__Task goal__. How many lines in the rows below contain the string "delle", with case counting? Report only the number.

(Collected data)
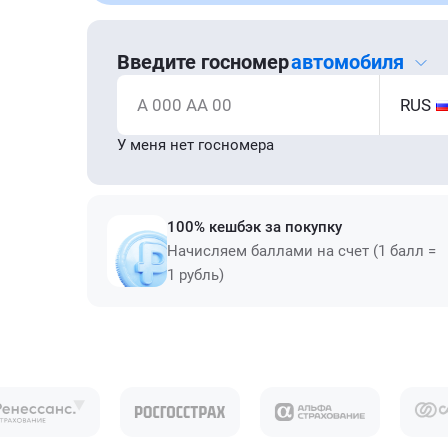
Введите госномер
автомобиля
А 000 АА 00
RUS
У меня нет госномера
100% кешбэк за покупку
Начисляем баллами на счет (1 балл =
1 рубль)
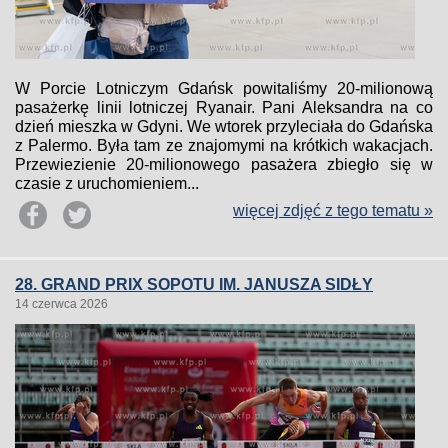
W Porcie Lotniczym Gdańsk powitaliśmy 20-milionową
pasażerkę linii lotniczej Ryanair. Pani Aleksandra na co
dzień mieszka w Gdyni. We wtorek przyleciała do Gdańska
z Palermo. Była tam ze znajomymi na krótkich wakacjach.
Przewiezienie 20-milionowego pasażera zbiegło się w
czasie z uruchomieniem...
więcej zdjęć z tego tematu »
28. GRAND PRIX SOPOTU IM. JANUSZA SIDŁY
14 czerwca 2026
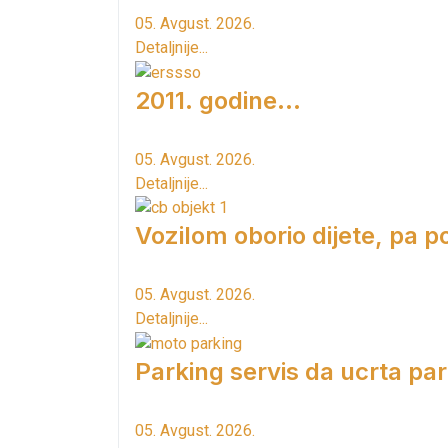
05. Avgust. 2026.
Detaljnije...
2011. godine...
05. Avgust. 2026.
Detaljnije...
Vozilom oborio dijete, pa p
05. Avgust. 2026.
Detaljnije...
Parking servis da ucrta pa
05. Avgust. 2026.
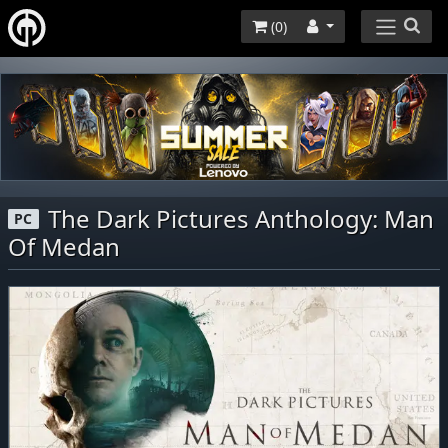
(
0
)
The Dark Pictures Anthology: Man
PC
Of Medan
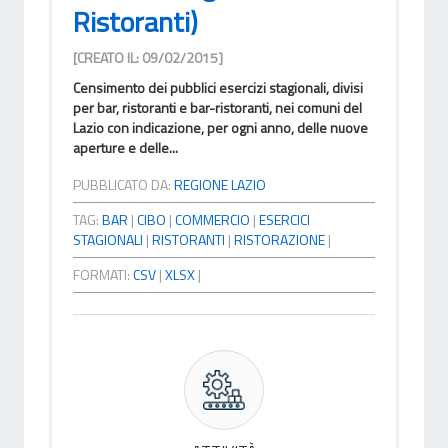
Ristoranti)
[CREATO IL: 09/02/2015]
Censimento dei pubblici esercizi stagionali, divisi
per bar, ristoranti e bar-ristoranti, nei comuni del
Lazio con indicazione, per ogni anno, delle nuove
aperture e delle...
PUBBLICATO DA:
REGIONE LAZIO
TAG:
BAR
|
CIBO
|
COMMERCIO
|
ESERCICI
STAGIONALI
|
RISTORANTI
|
RISTORAZIONE
|
FORMATI:
CSV
|
XLSX
|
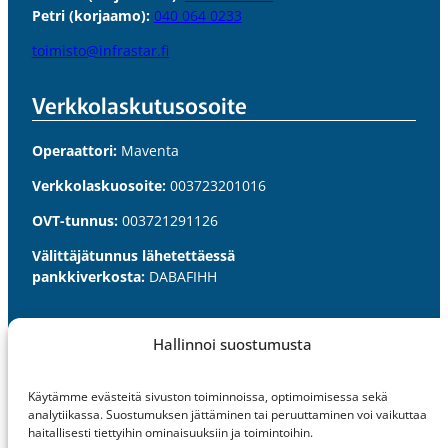
Petri (korjaamo):
040 064 0233
toimisto@infrastar.fi
Verkkolaskutus­osoite
Operaattori:
Maventa
Verkkolaskuosoite:
003723201016
OVT-tunnus:
003721291126
Välittäjätunnus lähetettäessä
pankkiverkosta:
DABAFIHH
Palvelut
Hallinnoi suostumusta
Kadunrakennus
Käytämme evästeitä sivuston toiminnoissa, optimoimisessa sekä
Viherrakennus
analytiikassa. Suostumuksen jättäminen tai peruuttaminen voi vaikuttaa
haitallisesti tiettyihin ominaisuuksiin ja toimintoihin.
Kiviaines- ja soramyynti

__Written solution__. 2